== SUPPLIED TEXT ==

The `torch.utils.tensorboard.SummaryWriter()` class also has many different methods to track different things about your model/data, such as `add_graph()` which tracks the computation graph of your model. For more options, check the SummaryWriter() documentation.

In [7]:
def train(model: torch.nn.Module, 
          train_dataloader: torch.utils.data.DataLoader, 
          test_dataloader: torch.utils.data.DataLoader, 
          optimizer: torch.optim.Optimizer,
          loss_fn: torch.nn.Module,
          epochs: int,
          device: torch.device,
          writer        
         ):
    # Create empty results dictionary
    results = {"train_loss": [],
               "train_acc": [],
               "test_loss": [],
               "test_acc": []
    }

    # Loop through training and testing steps for a number of epochs
    for epoch in tqdm(range(epochs)):
        train_loss, train_acc = training.train_step(model=model,
                                           dataloader=train_dataloader,
                                           loss_fn=loss_fn,
                                           optimizer=optimizer,
                                           device=device)

===
== MATERIAL SUPPLIED ==

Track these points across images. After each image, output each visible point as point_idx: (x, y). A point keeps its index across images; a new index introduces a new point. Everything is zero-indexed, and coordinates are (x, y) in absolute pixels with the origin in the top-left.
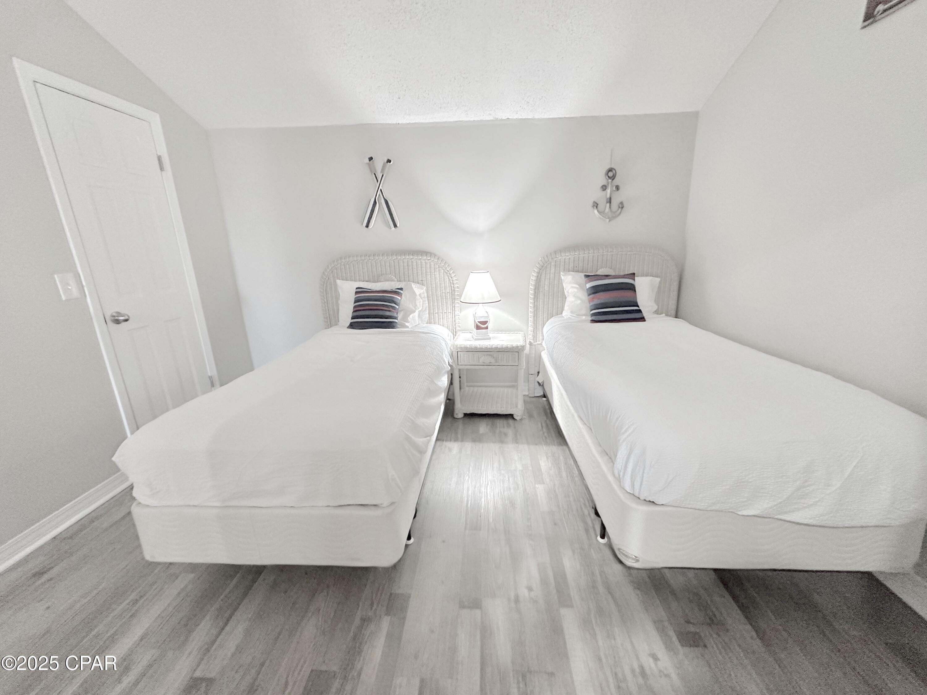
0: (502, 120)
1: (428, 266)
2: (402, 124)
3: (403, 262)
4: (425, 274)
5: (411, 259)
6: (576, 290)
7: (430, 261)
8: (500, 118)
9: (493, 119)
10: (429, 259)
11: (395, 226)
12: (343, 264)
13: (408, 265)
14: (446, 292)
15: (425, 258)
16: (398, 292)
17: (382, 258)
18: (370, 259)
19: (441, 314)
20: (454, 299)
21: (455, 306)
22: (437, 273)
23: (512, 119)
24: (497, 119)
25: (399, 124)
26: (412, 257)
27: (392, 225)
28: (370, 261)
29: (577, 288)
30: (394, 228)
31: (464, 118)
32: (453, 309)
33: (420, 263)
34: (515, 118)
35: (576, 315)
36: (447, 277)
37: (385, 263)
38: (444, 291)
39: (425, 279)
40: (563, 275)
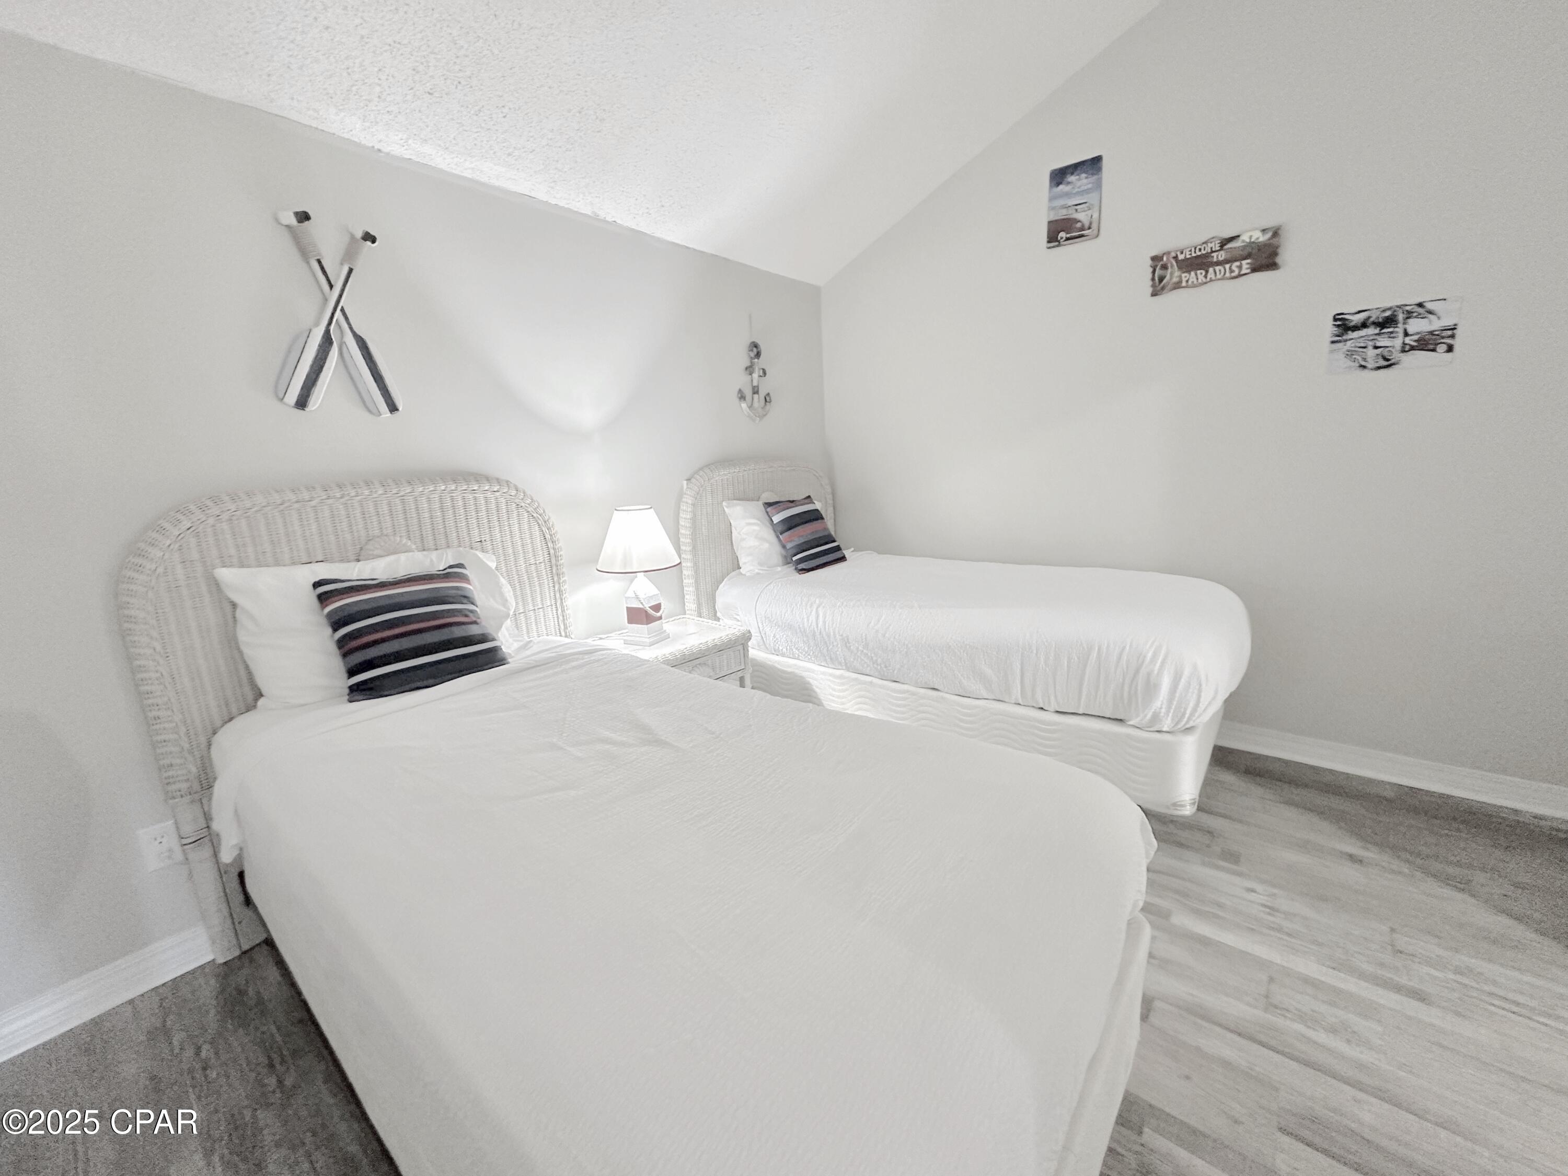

===
== MATERIAL SUPPLIED ==

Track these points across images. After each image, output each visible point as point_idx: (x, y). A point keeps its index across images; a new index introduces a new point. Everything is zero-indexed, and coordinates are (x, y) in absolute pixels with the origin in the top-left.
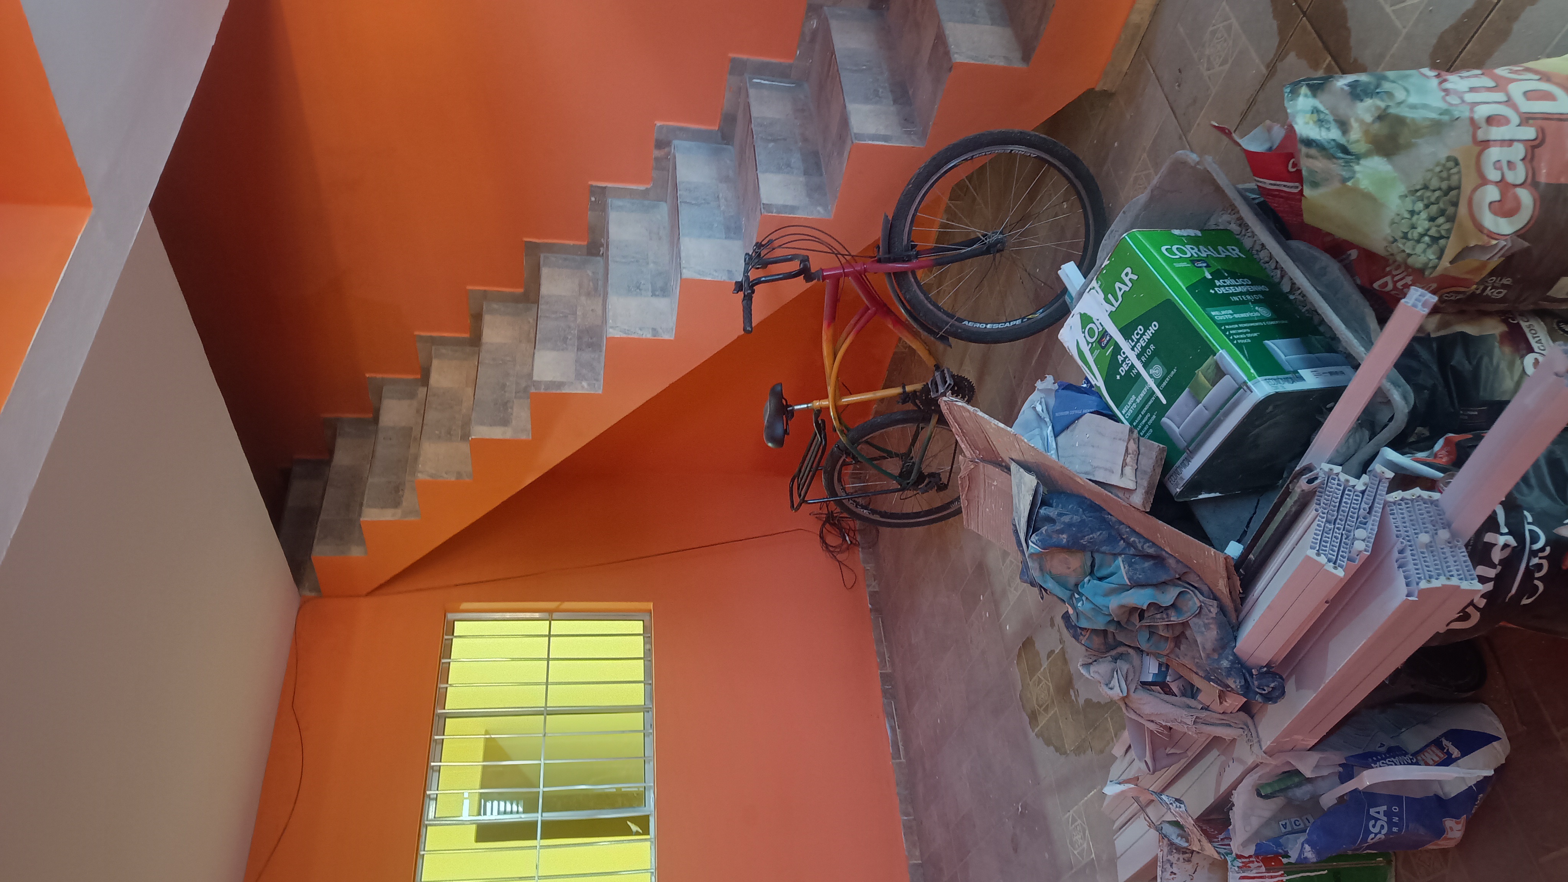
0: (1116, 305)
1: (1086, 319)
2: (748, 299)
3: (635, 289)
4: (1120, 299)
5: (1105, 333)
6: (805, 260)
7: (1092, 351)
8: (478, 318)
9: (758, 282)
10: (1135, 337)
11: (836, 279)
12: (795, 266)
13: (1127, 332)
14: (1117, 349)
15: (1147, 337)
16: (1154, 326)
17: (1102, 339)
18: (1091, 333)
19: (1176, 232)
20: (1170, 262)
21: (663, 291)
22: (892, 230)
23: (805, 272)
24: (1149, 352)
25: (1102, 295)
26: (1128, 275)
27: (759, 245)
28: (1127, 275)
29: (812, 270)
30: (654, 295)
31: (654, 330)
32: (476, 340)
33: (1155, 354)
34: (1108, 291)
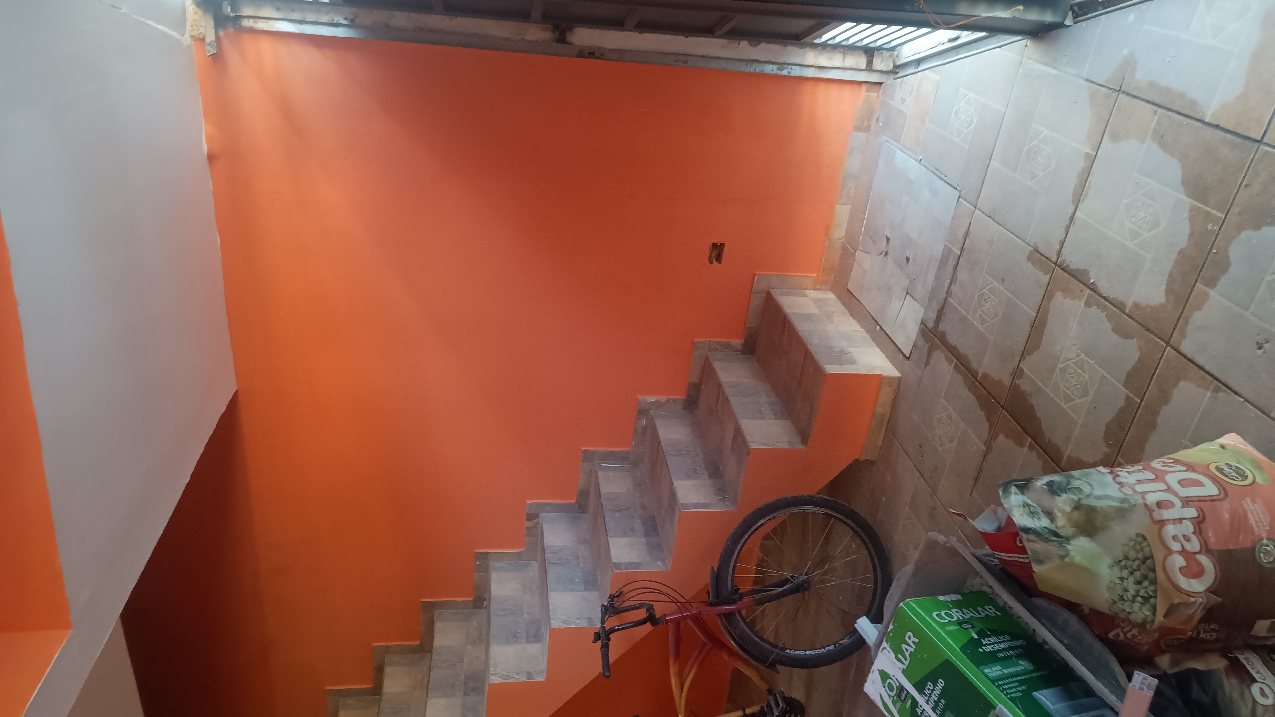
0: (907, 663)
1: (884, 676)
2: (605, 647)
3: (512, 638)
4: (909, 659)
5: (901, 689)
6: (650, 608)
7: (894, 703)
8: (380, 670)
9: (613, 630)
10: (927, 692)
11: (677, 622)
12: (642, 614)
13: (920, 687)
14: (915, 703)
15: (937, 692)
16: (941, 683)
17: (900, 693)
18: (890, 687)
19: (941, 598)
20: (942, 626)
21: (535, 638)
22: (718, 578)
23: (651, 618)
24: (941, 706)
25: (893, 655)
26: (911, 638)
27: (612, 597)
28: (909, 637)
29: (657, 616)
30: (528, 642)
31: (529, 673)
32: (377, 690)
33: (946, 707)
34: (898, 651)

===

List every key in the results dictionary that the training-loop text creates. The records have nothing to do with the text.

train_loss, train_acc, test_loss, test_acc